Dans 2 ans, l’aéroport de Charleroi ne sera pas opérationnel plusieurs mois.
La seule piste de l’aéroport de Charleroi, longue de 3200 mètres, commence à montrer des signes d’usure. Bien qu’elle fasse régulièrement l’objet d’entretien nocturne, la piste n’a pas été entièrement rénovée depuis 40 ans, et ces interventions ne suffisent plus.
« Il ne s’agit plus de colmater ça et là quelques petits éléments pour réparer la piste », explique Nicolas Thisquen, président du comité de direction de la SOWAER, la Société Wallonne des Aéroports, responsable des rénovations.
« Il y a un certain nombre d’instabilités et de faiblesses. Nous allons aller chercher dans les plus grandes profondeurs de la piste pour assurer une plus grande stabilité et une plus grande robustesse pour les 20, voire les 30 prochaines années. »
Pour réaliser ces travaux et moderniser les infrastructures, l’aéroport de Charleroi sera donc à l’arrêt pendant onze semaines. Une période difficile à réduire sans compromettre le chantier, selon le directeur de la SOWAER.
« On peut faire évidemment plus court, mais avec un résultat incertain. Nous avons la garantie, après onze semaines, qu’on va pouvoir réouvrir l’infrastructure selon les règles de sécurité imposées par les autorités. »
Le calendrier est choisi en fonction de la saison. « Si nous avions déplacé tous ces travaux en hiver, nous n’aurions pas eu la garantie d’être dans le créneau de onze semaines », précise Nicolas Thisquen.
Du côté des travailleurs de l’aéroport, c’est le flou selon les syndicats. Que vont devenir les emplois pendant ces trois mois ? Aucune réponse n’aurait été apportée par la direction ou la Région, nous dit Alain Goelens, permanent SETca. Il souligne un manque de communication. « Ça fait minimum deux ans que nous insistons auprès de la direction de l’aéroport pour avoir un dialogue sur le sujet », explique-t-il. « Pour voir comment on va anticiper les choses, tant pour le personnel que par rapport aux compagnies aériennes, pour avoir la certitude que ces compagnies reviendront. »

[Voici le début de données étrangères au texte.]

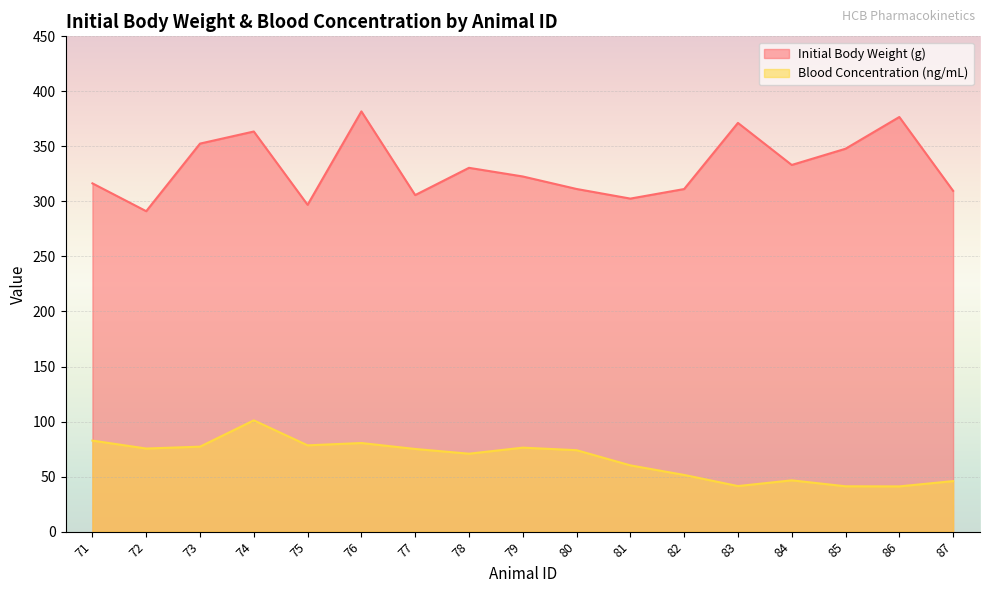

Which label corresponds to the smallest value in the chart?

86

De son côté, le cabinet de la ministre wallonne des aéroports Cécile Neven rejette les critiques sur le manque d’anticipation du chantier. « Contrairement à ce qui est avancé, la préparation de ce chantier est engagée depuis de nombreux mois », précise-t-il dans un communiqué.
« Les travaux portent notamment sur la coordination avec les compagnies aériennes, l’organisation des activités des entreprises présentes sur le site ainsi que la continuité des opérations techniques indispensables au fonctionnement de la plateforme. »
Les travailleurs pourraient potentiellement bénéficier du chômage économique ou temporaire, qui leur permettrait de recevoir un revenu de remplacement pendant ces onze semaines. « Sauf que selon nos informations, l’ONEM aurait l’air de dire que ni l’un ni l’autre ne seraient autorisés, étant donné que l’aéroport sait depuis maintenant un certain temps qu’ils vont fermer », ajoute Alain Goelens.
L’aéroport n’a pas souhaité réagir. Pour le moment, aucune information n’a été communiquée concernant les déviations des compagnies.